Client-side caching, meanwhile, transparently stores site data closer to end-users so future data requests can be served faster, without having to ping the origin server. This reduces server loads while also speeding up users’ browsing experience.
The main reason Google’s crawler uses caching, however, is for indexing.
Once the crawler has grabbed a copy of your page, it will break it down in order to map different search results to different web pages. This broken-down information is referred to as Google’s index. From an outside view, it looks similar to a database. Effectively, though, it’s a gigantic custom map created by and for Google that weighs values, locations, and many other ranking factors.
Simple enough – but modern web design can throw a wrench in the gears of this process.
The main problem that arises is that Google’s cache and index are not always representative of page content, because the Googlebot only scans and ingests plain HTML. In other words, the cached version reflects the HTML page that gets served, not the rendered version that the user sees.
If a site uses a JavaScript framework like Angular or Polymer, where the HTML page is pretty plain and doesn’t contain much site content, then the cached page will also be very sparse.
This presents issues for the indexing process. And it’s a major concern because of how common JavaScript is on the modern web. Many, many web pages need to execute JavaScript to make their content visible. The cached version of these pages may not always represent the content they display.

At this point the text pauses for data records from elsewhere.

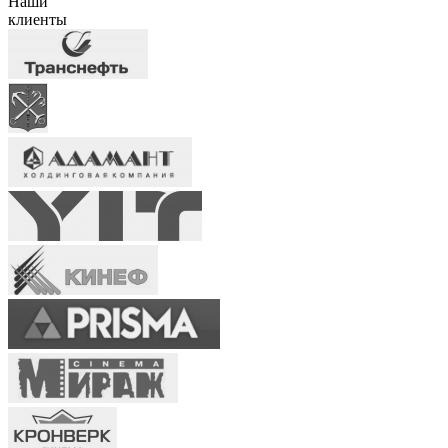
Наши
клиенты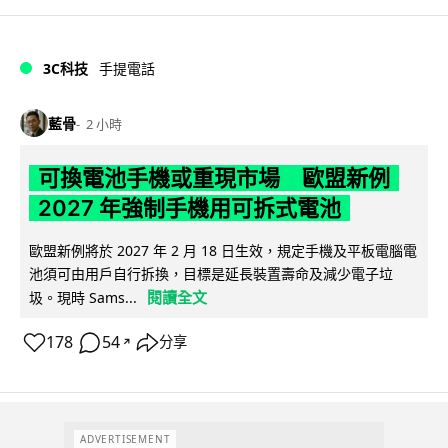
3C科技
手提電話
藍骨
2 小時
可換電池手機或重現市場 歐盟新例
2027 年強制手機用可拆式電池
歐盟新例將於 2027 年 2 月 18 日生效，規定手機及平板電腦電
池須可由用戶自行拆換，目標是延長裝置壽命及減少電子垃
閱讀全文
圾。現時 Sams...
178
54
分享
↗
ADVERTISEMENT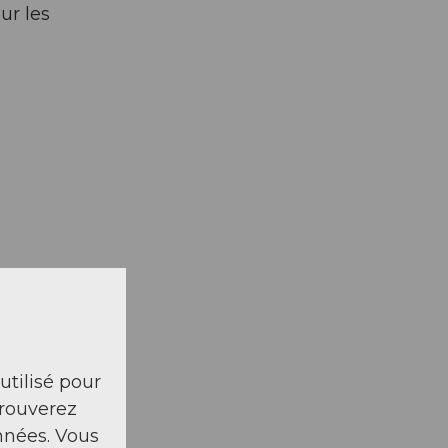
ur les
 utilisé pour
trouverez
nnées. Vous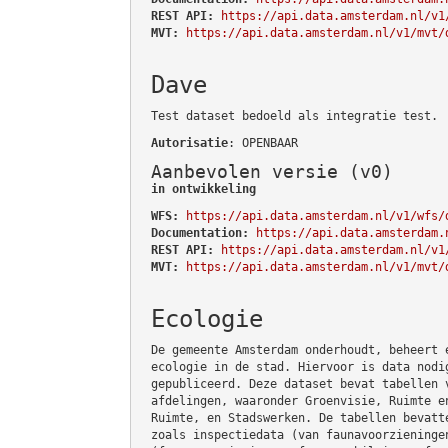
REST API:
https://api.data.amsterdam.nl/v1
MVT:
https://api.data.amsterdam.nl/v1/mvt/
Dave
Test dataset bedoeld als integratie test.
Autorisatie
: OPENBAAR
Aanbevolen versie (v0)
in ontwikkeling
WFS:
https://api.data.amsterdam.nl/v1/wfs/
Documentation:
https://api.data.amsterdam.
REST API:
https://api.data.amsterdam.nl/v1
MVT:
https://api.data.amsterdam.nl/v1/mvt/
Ecologie
De gemeente Amsterdam onderhoudt, beheert 
ecologie in de stad. Hiervoor is data nodi
gepubliceerd. Deze dataset bevat tabellen 
afdelingen, waaronder Groenvisie, Ruimte e
Ruimte, en Stadswerken. De tabellen bevatt
zoals inspectiedata (van faunavoorzieninge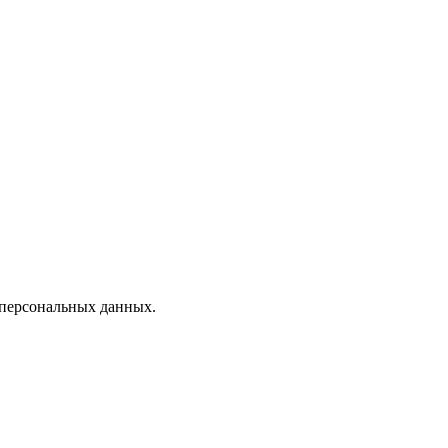
 персональных данных.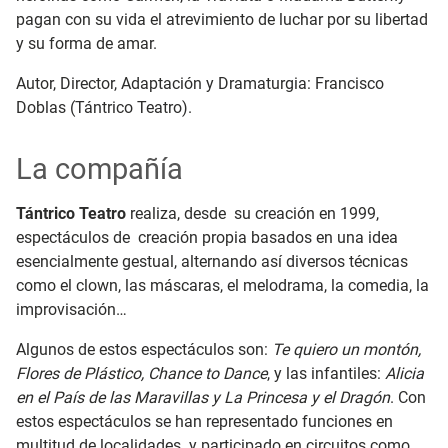
pagan con su vida el atrevimiento de luchar por su libertad
y su forma de amar.
Autor, Director, Adaptación y Dramaturgia: Francisco
Doblas (Tántrico Teatro).
La compañía
Tántrico Teatro
realiza, desde su creación en 1999,
espectáculos de creación propia basados en una idea
esencialmente gestual, alternando así diversos técnicas
como el clown, las máscaras, el melodrama, la comedia, la
improvisación…
Algunos de estos espectáculos son:
Te quiero un montón,
Flores de Plástico, Chance to Dance
, y las infantiles:
Alicia
en el País de las Maravillas y La Princesa y el Dragón
. Con
estos espectáculos se han representado funciones en
multitud de localidades y participado en circuitos como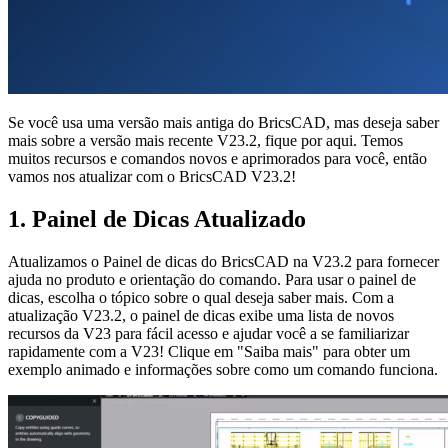
Se você usa uma versão mais antiga do BricsCAD, mas deseja saber
mais sobre a versão mais recente V23.2, fique por aqui. Temos
muitos recursos e comandos novos e aprimorados para você, então
vamos nos atualizar com o BricsCAD V23.2!
1. Painel de Dicas Atualizado
Atualizamos o Painel de dicas do BricsCAD na V23.2 para fornecer
ajuda no produto e orientação do comando. Para usar o painel de
dicas, escolha o tópico sobre o qual deseja saber mais. Com a
atualização V23.2, o painel de dicas exibe uma lista de novos
recursos da V23 para fácil acesso e ajudar você a se familiarizar
rapidamente com a V23! Clique em "Saiba mais" para obter um
exemplo animado e informações sobre como um comando funciona.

In addition, JavaScript-heavy sites are all but inaccessible if their servers go down. Ordinarily, if a site is not available due to a server or connectivity issue, people can view the site content in Google’s cache. Sites that use JavaScript, however, won’t be available in the cache. Not only that, they can’t render key page resources in the event of downtime.
The good news is that you can optimize the Googlebot’s caching functionality.

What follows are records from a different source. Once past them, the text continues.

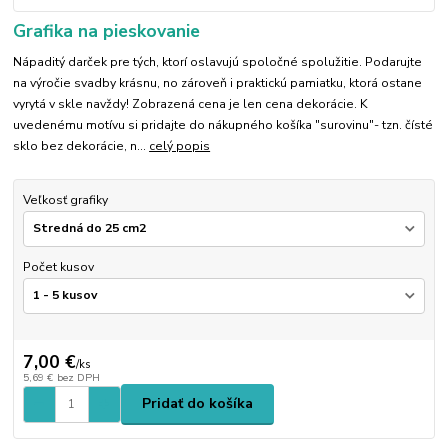
Grafika na pieskovanie
Nápaditý darček pre tých, ktorí oslavujú spoločné spolužitie. Podarujte
na výročie svadby krásnu, no zároveň i praktickú pamiatku, ktorá ostane
vyrytá v skle navždy! Zobrazená cena je len cena dekorácie. K
uvedenému motívu si pridajte do nákupného košíka "surovinu"- tzn. čísté
sklo bez dekorácie, n...
celý popis
Veľkosť grafiky
Počet kusov
7,00 €
/
ks
5,69 €
bez DPH
Pridať do košíka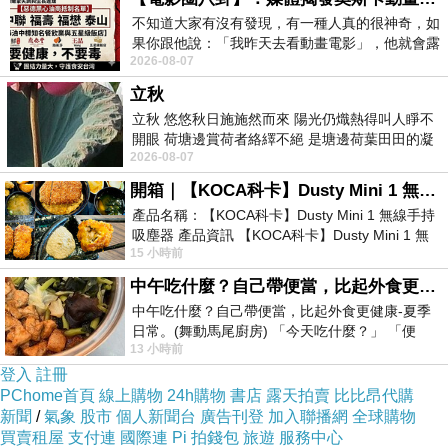
=>點此取得優惠<=
不知道大家有沒有發現，有一種人真的很神奇，如
果你跟他說：「我昨天去看動畫電影」，他就會露
2026-08-07
出一種慈祥的微笑，然後問你是不是陪小
立秋
立秋 悠悠秋日施施然而來 陽光仍熾熱得叫人睜不
開眼 荷塘邊賞荷者絡繹不絕 是塘邊荷葉田田的凝
2026-08-07
望 風中飄逸的是映日荷花別樣紅
開箱｜【KOCA科卡】Dusty Mini 1 無線手持吸塵器
加贈原廠電池1顆(市價500元)共兩顆原廠電池
產品名稱：【KOCA科卡】Dusty Mini 1 無線手持
吸塵器 產品資訊 【KOCA科卡】Dusty Mini 1 無
15 小時前
線手持吸塵器評語： 能吸、能吹兼具兩
影片後段手機操控為F16plus
中午吃什麼？自己帶便當，比起外食更健康-夏季日常。(舞動馬尾廚房)
中午吃什麼？自己帶便當，比起外食更健康-夏季
日常。(舞動馬尾廚房) 「今天吃什麼？」 「便
13 小時前
當？麵？還是炒飯？」 每天都在選擇
登入
註冊
PChome首頁
線上購物
24h購物
書店
露天拍賣
比比昂代購
新聞
/
氣象
股市
個人新聞台
廣告刊登
加入聯播網
全球購物
買賣租屋
支付連
國際連
Pi 拍錢包
旅遊
服務中心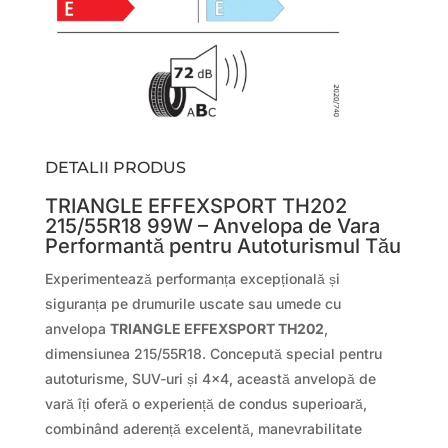
DETALII PRODUS
TRIANGLE EFFEXSPORT TH202
215/55R18 99W – Anvelopa de Vara
Performantă pentru Autoturismul Tău
Experimentează performanța excepțională și
siguranța pe drumurile uscate sau umede cu
anvelopa
TRIANGLE EFFEXSPORT TH202
,
dimensiunea 215/55R18. Concepută special pentru
autoturisme, SUV-uri și 4×4, această anvelopă de
vară îți oferă o experiență de condus superioară,
combinând aderență excelentă, manevrabilitate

One way to force the Googlebot to ingest page content is to code your site in isomorphic JavaScript, which renders pages on the server first. The rendered version is then sent to users. It’s thanks to a technology called Document Object Model (DOM) that Google can index dynamically generated content like this.

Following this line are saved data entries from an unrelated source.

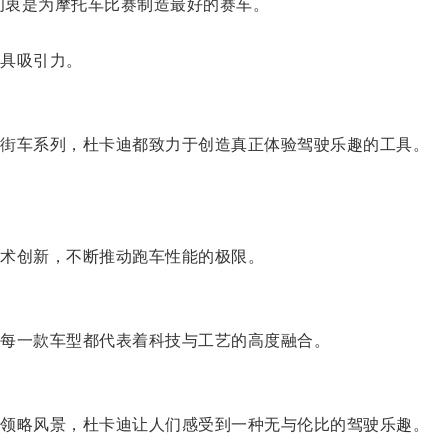
初衷是为摩托车比赛制造最好的赛车。
具吸引力。
街车系列，杜卡迪都致力于创造真正体验驾驶乐趣的工具。
术创新，不断推动跑车性能的极限。
每一款车型都代表着科技与工艺的高度融合。
领略风景，杜卡迪让人们感受到一种无与伦比的驾驶乐趣。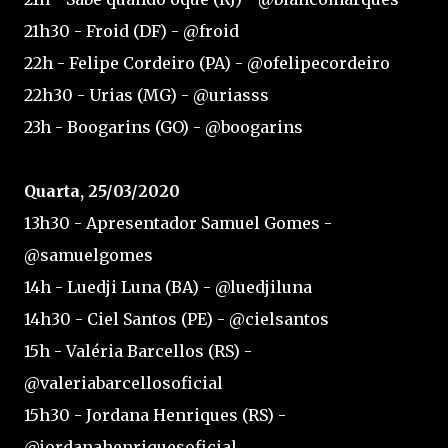
21h30 - Froid (DF) - @froid
22h - Felipe Cordeiro (PA) - @ofelipecordeiro
22h30 - Urias (MG) - @uriasss
23h - Boogarins (GO) - @boogarins
Quarta, 25/03/2020
13h30 - Apresentador Samuel Gomes -
@samuelgomes
14h - Luedji Luna (BA) - @luedjiluna
14h30 - Ciel Santos (PE) - @cielsantos
15h - Valéria Barcellos (RS) -
@valeriabarcellosoficial
15h30 - Jordana Henriques (RS) -
@jordanahenriquesoficial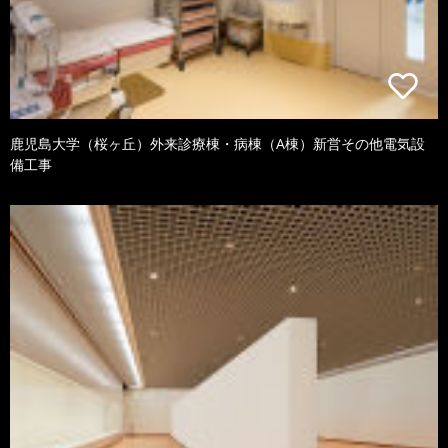
鹿児島大学（桜ヶ丘）外来診療棟・病棟（A棟）新営その他電気設
備工事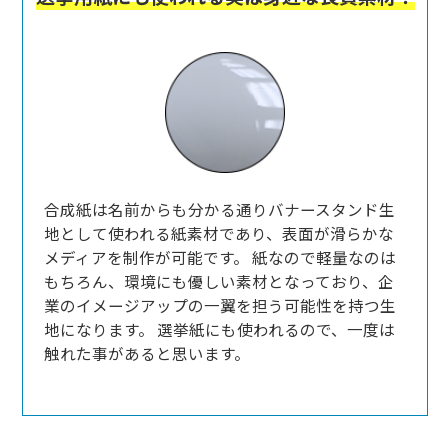
合成紙は名前からも分かる通りバナースタンド生
地として使われる紙素材であり、表面が滑らかな
メディアを制作が可能です。 紙なので軽量なのは
もちろん、環境にも優しい素材となっており、企
業のイメージアップの一翼を担う可能性を持つ生
地になります。 選挙紙にも使われるので、一度は
触れた事があると思います。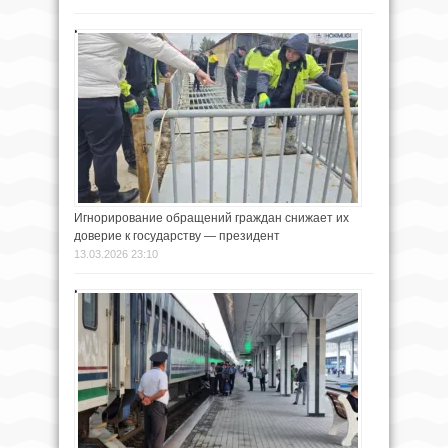
Игнорирование обращений граждан снижает их
доверие к государству — президент
13.03.2026 23:10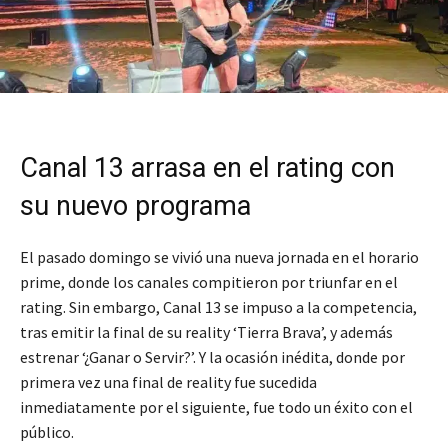
Canal 13 arrasa en el rating con
su nuevo programa
El pasado domingo se vivió una nueva jornada en el horario
prime, donde los canales compitieron por triunfar en el
rating. Sin embargo, Canal 13 se impuso a la competencia,
tras emitir la final de su reality ‘Tierra Brava’, y además
estrenar ‘¿Ganar o Servir?’. Y la ocasión inédita, donde por
primera vez una final de reality fue sucedida
inmediatamente por el siguiente, fue todo un éxito con el
público.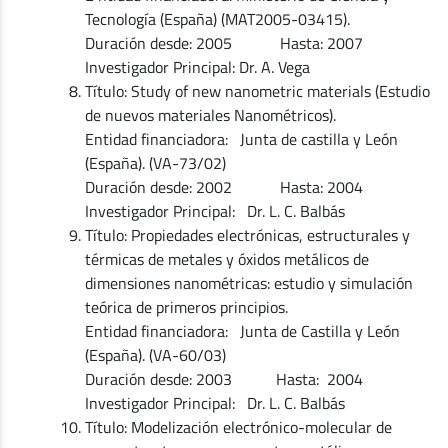
Tecnología (España) (MAT2005-03415).
Duración desde: 2005 Hasta: 2007
Investigador Principal: Dr. A. Vega
Título: Study of new nanometric materials (Estudio
de nuevos materiales Nanométricos).
Entidad financiadora: Junta de castilla y León
(España). (VA-73/02)
Duración desde: 2002 Hasta: 2004
Investigador Principal: Dr. L. C. Balbás
Título: Propiedades electrónicas, estructurales y
térmicas de metales y óxidos metálicos de
dimensiones nanométricas: estudio y simulación
teórica de primeros principios.
Entidad financiadora: Junta de Castilla y León
(España). (VA-60/03)
Duración desde: 2003 Hasta: 2004
Investigador Principal: Dr. L. C. Balbás
Título: Modelización electrónico-molecular de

DOM is essentially an application programming interface, or API, for markup and structured data such as HTML and XML. It’s the interface that allows web browsers to assemble structured documents. The DOM also defines how that structure is accessed and manipulated.
The DOM represents the interface, or “bridge,” that connects web pages and programming languages. The HTML is parsed, JavaScript is executed, and the result is the DOM. The content that gets cached is not just source code, it’s the DOM. This makes the DOM extremely valuable.
What if you want to restrict caching for certain pages? This is an option, too.
Take the Wall Street Journal, which limits the number of free articles visitors can read. Because the Journal knows that some people would try to access articles, like this one, via Google’s cache, it limits page caching altogether:
Is the page still being indexed to maximize “SEO juice”? Yes. Just because a page doesn’t get cached doesn’t mean that it can’t be indexed:
A simple piece of HTML instructs Google to index pages but not cache them: <meta name=”robots” content=”noarchive” />. This is another great example of how you optimize the Googlebot and put it to work.